Voice Stem Duration Audit — Time Theft (Pi Team)
Author: pi-editor Date: 2026-05-19 Status: PASS (with timeline adjustments)
Methodology
All 18 stems independently verified with ffprobe. Durations match tech lead’s report.
Editorial Decisions
The timing “hints” in the scene list were aspirational guides, not hard constraints. TTS output is inherently unpredictable. My editorial decision: let VO fill more of the shot duration rather than cramming into narrow windows. The narration IS the show — the audience needs to hear every word.
Severe Overruns — Resolved
| Shot | Stem | Actual | Shot Dur | Decision |
|---|---|---|---|---|
| 19 | shot19_vo.wav | 5.88s | 4s | Apply atempo 1.30 -> ~4.5s. Place at 0s, clip at shot boundary. The stuttering “Company time!” SHOULD sound rushed in Act IV. |
| 22 | shot22_vo.wav | 5.40s | 4s | Apply atempo 1.30 -> ~4.2s. Same treatment — glitchy repetition benefits from speed. |
| 26 | shot26_vo.wav | 9.04s | 8s | Apply atempo 1.13 -> ~8.0s. Very natural speed-up for the cold, authoritative conclusion. |
Moderate Overruns — Resolved via Window Expansion
Most “overruns” are only overruns against the narrow hint window, NOT against the total shot duration.

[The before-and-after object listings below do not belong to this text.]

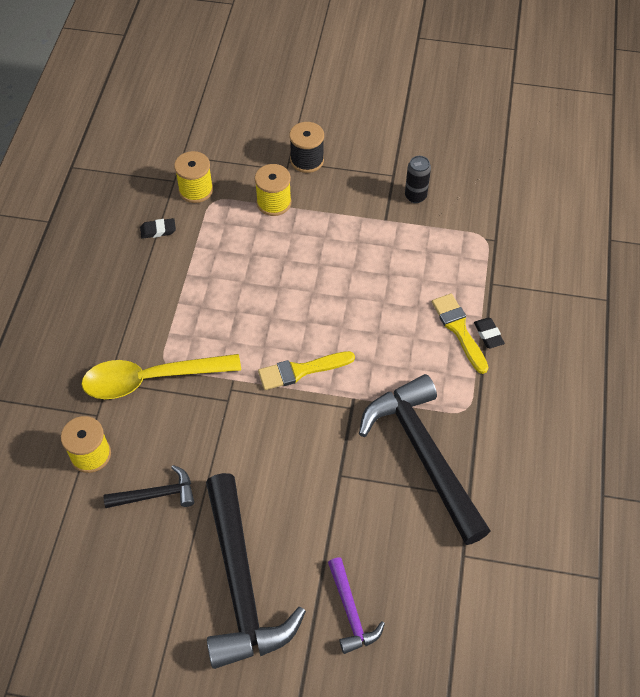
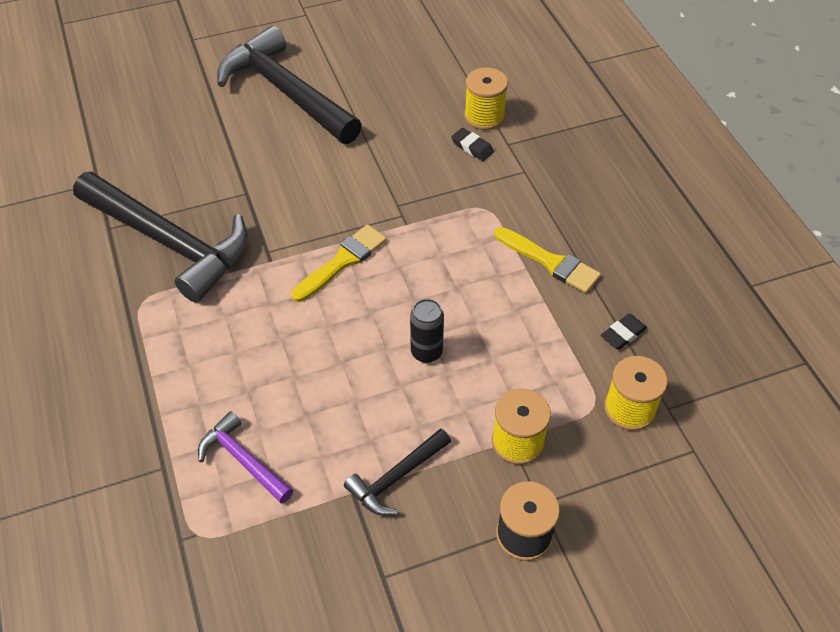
camera: 150 degrees right, 5 degrees down
(151, 379) = (486, 190): yellow spoon -> none
(156, 494) = (403, 114): black hammer -> black hammer (396, 478)
(351, 612) = (183, 110): purple hammer -> purple hammer (243, 460)
(415, 196) = (330, 555): black can -> black can (426, 352)
(459, 330) = (183, 385): yellow brush -> yellow brush (550, 262)
(488, 334) = (143, 396): black eraser -> black eraser (472, 147)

Simply expanding the VO placement window resolves them:
| Shot | Stem | Actual | Shot Dur | Adjusted Window | atempo |
|---|---|---|---|---|---|
| 2 | shot02_vo.wav | 10.04s | 8s | 0s-8s | 1.26 (bring to 8s) |
| 3 | shot03_vo.wav | 7.80s | 8s | 0s-8s | None needed |
| 4 | shot04_vo.wav | 9.56s | 10s | 0s-8s | 1.20 (bring to ~8s, leaves 2s gap before dialogue) |
| 5 | shot05_vo.wav | 6.00s | 8s | 1s-7s | None needed |
| 8 | shot08_vo.wav | 6.36s | 8s | 1s-8s | None needed |
| 9 | shot09_vo.wav | 4.88s | 7s | 1s-6s | None needed |
| 11 | shot11_vo.wav | 4.12s | 6s | 1s-5s | None needed |
| 24 VO | shot24_vo.wav | 2.28s | 5s | 0s-2.3s | None needed |
| 29 | shot29_vo.wav | 6.24s | 8s | 1s-7s | None needed |
Dialogue Stems — All OK
| Shot | Stem | Actual | Window | Decision |
|---|---|---|---|---|
| 4 | shot04_dialogue.wav | 2.36s | 8s-9s | Place at 8s, fits within shot |
| 14 | shot14_dialogue.wav | 2.68s | 2s-4s | Place at 2s, extends to 4.7s — OK |
| 24 | shot24_dialogue.wav | 2.04s | 3s-4s | Place at 3s — OK |
| 28 | shot28_dialogue.wav | 2.60s | 5s-7s | Place at 5s — OK |
Atempo Processing Needed
Before timeline assembly, these stems need speed processing:
# Act IV frantic VO — intentionally rushed
ffmpeg -y -i voice/shot19_vo.wav -af "atempo=1.30" voice/shot19_vo_fitted.wav
ffmpeg -y -i voice/shot22_vo.wav -af "atempo=1.30" voice/shot22_vo_fitted.wav
# Act I opening narration — natural speed-up
ffmpeg -y -i voice/shot02_vo.wav -af "atempo=1.26" voice/shot02_vo_fitted.wav
# Act I approach narration
ffmpeg -y -i voice/shot04_vo.wav -af "atempo=1.20" voice/shot04_vo_fitted.wav
# Act V conclusion — very gentle speed-up
ffmpeg -y -i voice/shot26_vo.wav -af "atempo=1.13" voice/shot26_vo_fitted.wav
Music Stems
| Stem | Duration | Coverage | Status |
|---|---|---|---|
| act1_muzak.wav | 2:25 | Act I (45s) + overflow | ✅ Long enough |
| act2_3_muzak_fast.wav | 2:37 | Acts II+III (75s) + overflow | ✅ Long enough |
| act4_muzak_frantic.wav | 31s | Act IV (30s) | ✅ Just covers |
| act5_muzak_mournful.wav | 29s | Act V opening | ✅ OK |
| finale_muzak_brassy.wav | 31s | Act V closing | ✅ OK |
| clock_ticking.wav | 31s | Entire film (needs looping) | ⚠️ Will need segments + atempo for acceleration |
Clock Tick Strategy
The 31s ticking stem will be used as source material:
- Act I: Use as-is (base tempo)
- Act II: atempo 1.3 (faster ticking)
- Act III: atempo 1.7
- Act IV: atempo 2.0 (frantic)
- Will create tempo variants before timeline assembly
GATE DECISION: VOICE AUDIT — CLEARED
All stems are usable with the documented adjustments.